The US' special relationship with Israel has caused more problems for Washington than it has solved, says Stephen M. Walt, the Robert and Renee Belfer Professor of International Affairs at Harvard University.
An Egyptian-brokered ceasefire, which took effect between Palestinian resistance groups and Israel, has put an end to 11 days of Israel's worst violence on Palestinians in years but left the main issues unaddressed.
The United States' unconditional diplomatic, economic and military support for Israel has been without any benefits and only high costs, says Stephen M. Walt, the Robert and Renee Belfer Professor of International Affairs at Harvard University.
He says the US should have a normal relationship with Israel, similar to Washington’s relationships with most other countries.
In his write-up in Foreign Policy published on Thursday, Walt says that Israel's moral support by the US may have been justified in the past, considering the persecution of Jews by the Christian West. But the moral case for this support was compelling only if one ignores the consequences for the people who have been living in Palestine for centuries, he adds.
Israel may represent “the only democracy in the Middle East,” but it cannot be compared to the liberal democracy in the US, where people of all religions and races are supposed to have equal rights.
Israel has always privileged Jews over others under a conscious design, in line with Zionism’s core objectives, he observes.
It can be argued that during the Cold War days Israel was a strategic US partner, Walt says, as backing Israel was an effective way to check Soviet influence in the Middle East.

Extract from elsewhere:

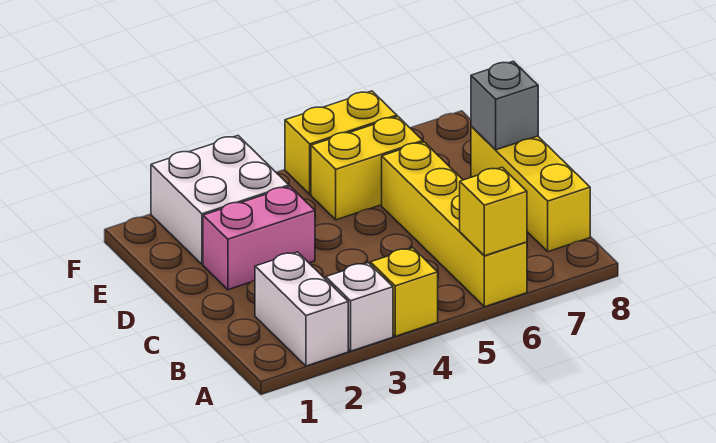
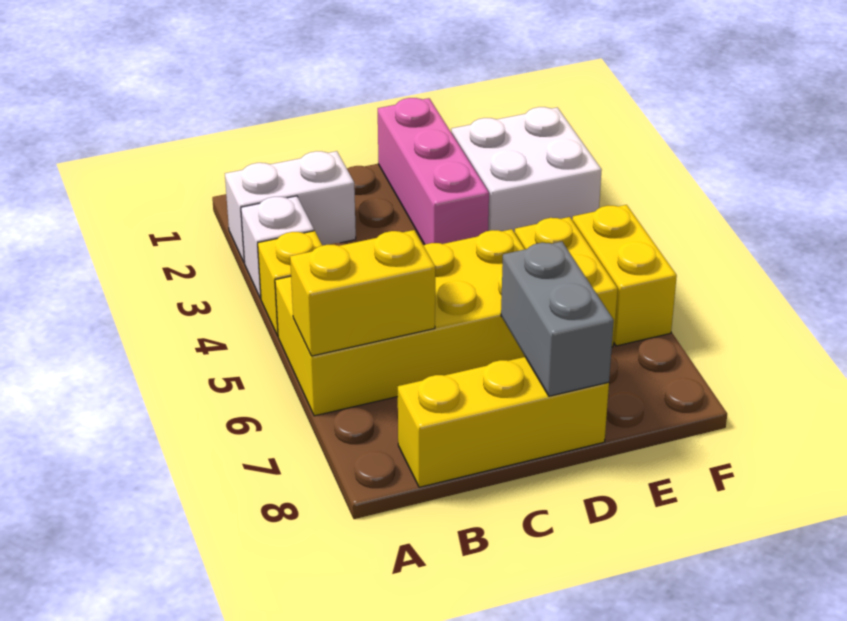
yellow brick A6:D6 level 1 -> yellow brick A5:D6 level 1
yellow brick A6 level 2 -> yellow brick A6:B6 level 2
pink brick D2:D3 level 1 -> pink brick D1:D3 level 1
grey brick D8 level 2 -> grey brick D7:D8 level 2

But today, unconditional support for Israel causes more problems for the US than it solves, he says, adding decades of brutal Israeli persecution of Palestinians have destroyed the moral case for such support.
Walt says US military and economic aid to Israel amounting to over $3 billion dollars per year is often criticised, as Israel is currently a prosperous country whose per capita income ranks 19th in the world.
However, he said, for the US the actual costs of this special relationship with Israel is more political than economic.
‘Israel gets more US attention than it deserves’
First of all, the US' unconditional support for Israel makes it much tougher for Washington to claim the moral high ground on the world stage, says Walt.
When Washington vetoes three different UN Security Council ceasefire resolutions, reconfirms Israel’s “right to defend itself,” while expressing its support for a two-state solution with fruitless rhetoric, its superiority claims stand exposed as hollow and hypocritical, says the professor.
The second political cost of this special relationship is that Israel exceedingly gets more of the US foreign policy attention than it deserves, Walt says.
The current US administration has bigger problems to worry about than the actions of one small Middle Eastern country, he states – issues like climate change, China, the pandemic, Afghan disengagement, economic recovery, are just a few of the more weighty problems it faces today.
This is why a normal US-Israel relationship would have been in favour of Washington more, he adds.
Middle East policy
The third cost of this special relationship, Walt states, is it complicates other aspects of US Middle East diplomacy.
For example, negotiating a new deal with Iran over its nuclear programme would be far easier if the US did not face constant opposition from the Netanyahu government.
Walt says the US has also been more eager to stand for the abuses by Saudi Arabia [such as its air attack in Yemen and the killing of dissident journalist Jamal Khashoggi] as Riyadh’s implicit alignment with Israel has intensified.
Finally, this special relationship has furthered the danger the US has faced from Al Qaeda terrorism, Walt says. The constant US support for Israel has been one of the main reasons Al Qaeda decided to attack the "far enemy."
Besides, close connections between the US and Israel helped pave the way for the invasion of Iraq in 2003, he adds.
He underlines that he doesn't expect a "normal relationship" to take place any time soon, because there are still powerful interest groups defending the current relationship. But he keeps his hope alive, as public discussion of a topic can turn unthinkable into possible.